• **Passage**
Personally, I'm against the implantation of a type system with or
without the consent of a trained physician. The risk of side-effects
is just too great.
Sorry Kevin. I don't usually jump on typos, but that was too good to
pass up.
Cliff
--
Clifford Beshers Computer Graphics and User Interfaces Lab
bes...@cs.columbia.edu Department of Computer Science
http://www.cs.columbia.edu/~beshers Columbia University
Juergen Pfitzenmaier
> ....I don't like
> languages that try to stay simple because doing complex things in simple
> languages in well, frustrating. Can you agree with me here?
What exactly do you mean ? I can put together simple things to get
a complex tool that I can view again as a simple thing etc etc in haskell.
If I try to do the same in C++ or Java I fall over design flaws in the
language or over my own unreadable code because it became impossible
to stick to some useful shape.
That last sentence is not just a saying -- I had to drop a project
in C++ together with somethings that really meant value for me -
only because of the braindamaged handling of templates in C++.
ciao pfitzen
Juergen Pfitzenmaier
> Java is an evern cleaner language for OO as ....
questionable. Every *new* language should try to recycle the experience
gained from its predecessors. In the field of OO one thing springs to
my mind: The ability to extend/restrict the signature of a member function
in derived classes. Oh I can *do* it with Java by using composition but
I can't do it with *style*. By _style_ I mean not breaking/twisting the
big picture of my project; these changes of the signatures should be
accessible to the compiler (or some other tool) in such a way that
they are reflected theoretically sound in the type system.
Some people behind Eiffel were aware of these needs and tried to meet
them but Eiffel is long gone (not really gone - just not seen anymore).
ciao pfitzen
Juergen Pfitzenmaier
> Ok here is my partial list.
> - A solution to the abilities arising from multi parameter type classes.
Yes some kind of cooking guide for multi parameter type classes would be
nice. Where to use and where *not*. Sometimes I think multiple parameters
are the right solution - only to discover that I overlooked some deeply
buried dependency between two parameters. This dependency has than to be
added as a kind of constraint when I give the implementation a second try.
Has anyone suggestion/guidelines for the design/use of multi parameter type ses ?
ciao pfitzen
t...@eastpac.com.au
> On Wed 06 Oct, Johan Nordlander wrote:
> > Just to avoid any unfortunate misconceptions: O'Haskell definitely
> > preserves the property we commonly refer to as referential transparency,
> > and so does Concurrent Haskell, or any other sound monadic extension of
> > the language.
>
> I must say I'm puzzled by statements like this. If the presence of
> mutable variables (and MVars in Concurrent Haskell) preserve referential
> transparency, then why _don't_ we have referential transparency in C?
I'm not surprised you are puzzled. Concurrent Haskell, as implemented in ghc,
does NOT preserve referential transparency, nor could it. The whole point of
multi-threading is to be able to respond asynchronously to events i.e. the
relative order of events in one thread versus another thread is undefined - if
the order were defined the program would be single-threaded. Take that together
with the ability to perform side-effects e.g. I/O or mutable state, and it is
clear that the results produced by the program will in general depend on the
particular relative order of events between threads, rather than on the
declarative semantics alone.

• **Exercise requirements**
Answer these questions about the Haskell discussion thread.
(a) What in C++ led Juergen Pfitzenmaier to drop a project?
(b) Which language's designers tried to meet the need to extend or restrict member function signatures in derived classes?
(c) According to the last reply, Concurrent Haskell as implemented in which compiler does not preserve referential transparency?

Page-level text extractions

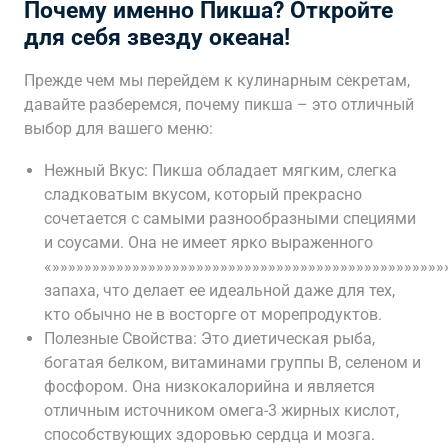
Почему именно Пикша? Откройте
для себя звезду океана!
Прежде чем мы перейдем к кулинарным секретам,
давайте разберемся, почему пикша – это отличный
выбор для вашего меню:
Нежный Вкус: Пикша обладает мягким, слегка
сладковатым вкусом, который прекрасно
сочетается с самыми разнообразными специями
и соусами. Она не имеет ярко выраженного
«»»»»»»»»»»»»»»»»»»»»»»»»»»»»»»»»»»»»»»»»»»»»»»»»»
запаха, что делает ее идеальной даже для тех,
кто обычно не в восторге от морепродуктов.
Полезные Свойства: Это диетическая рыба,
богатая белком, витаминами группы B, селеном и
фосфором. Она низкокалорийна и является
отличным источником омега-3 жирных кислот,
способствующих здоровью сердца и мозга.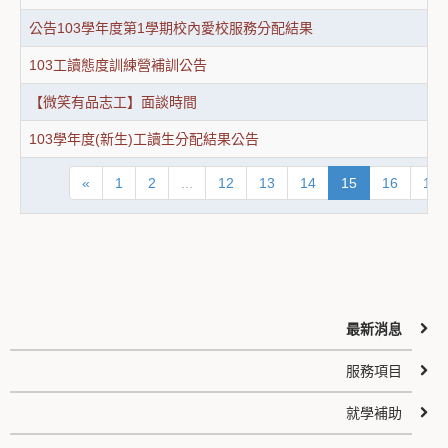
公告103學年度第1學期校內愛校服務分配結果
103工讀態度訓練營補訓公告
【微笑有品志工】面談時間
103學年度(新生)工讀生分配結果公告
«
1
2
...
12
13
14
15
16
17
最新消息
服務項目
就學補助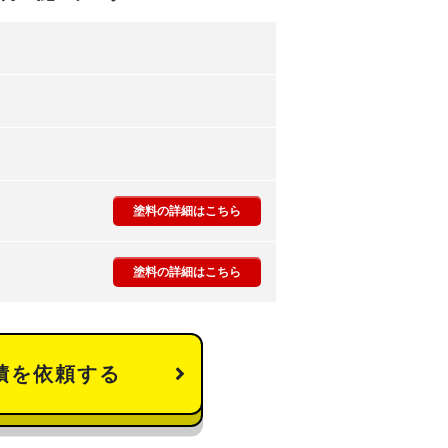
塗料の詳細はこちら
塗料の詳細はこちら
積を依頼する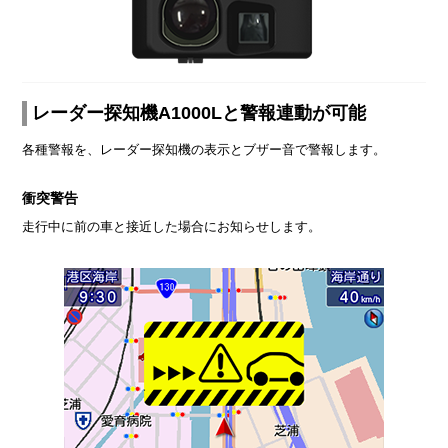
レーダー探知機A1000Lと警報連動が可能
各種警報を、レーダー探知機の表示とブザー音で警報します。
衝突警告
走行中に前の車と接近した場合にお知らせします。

==

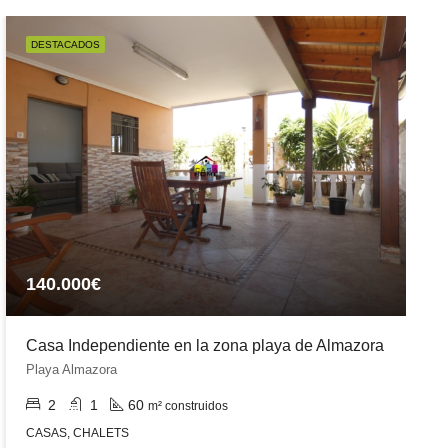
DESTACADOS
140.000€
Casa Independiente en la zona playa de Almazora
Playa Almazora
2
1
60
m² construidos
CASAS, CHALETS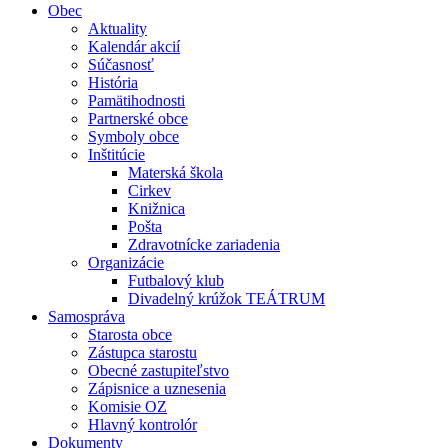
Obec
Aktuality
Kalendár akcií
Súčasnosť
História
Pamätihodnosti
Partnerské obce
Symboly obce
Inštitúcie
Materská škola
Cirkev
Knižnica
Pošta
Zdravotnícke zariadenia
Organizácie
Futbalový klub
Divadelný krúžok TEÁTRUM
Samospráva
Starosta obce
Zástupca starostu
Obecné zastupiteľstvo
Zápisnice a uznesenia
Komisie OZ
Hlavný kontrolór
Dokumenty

• **Result**
(a) The handling of templates in C++.
(b) Eiffel.
(c) ghc.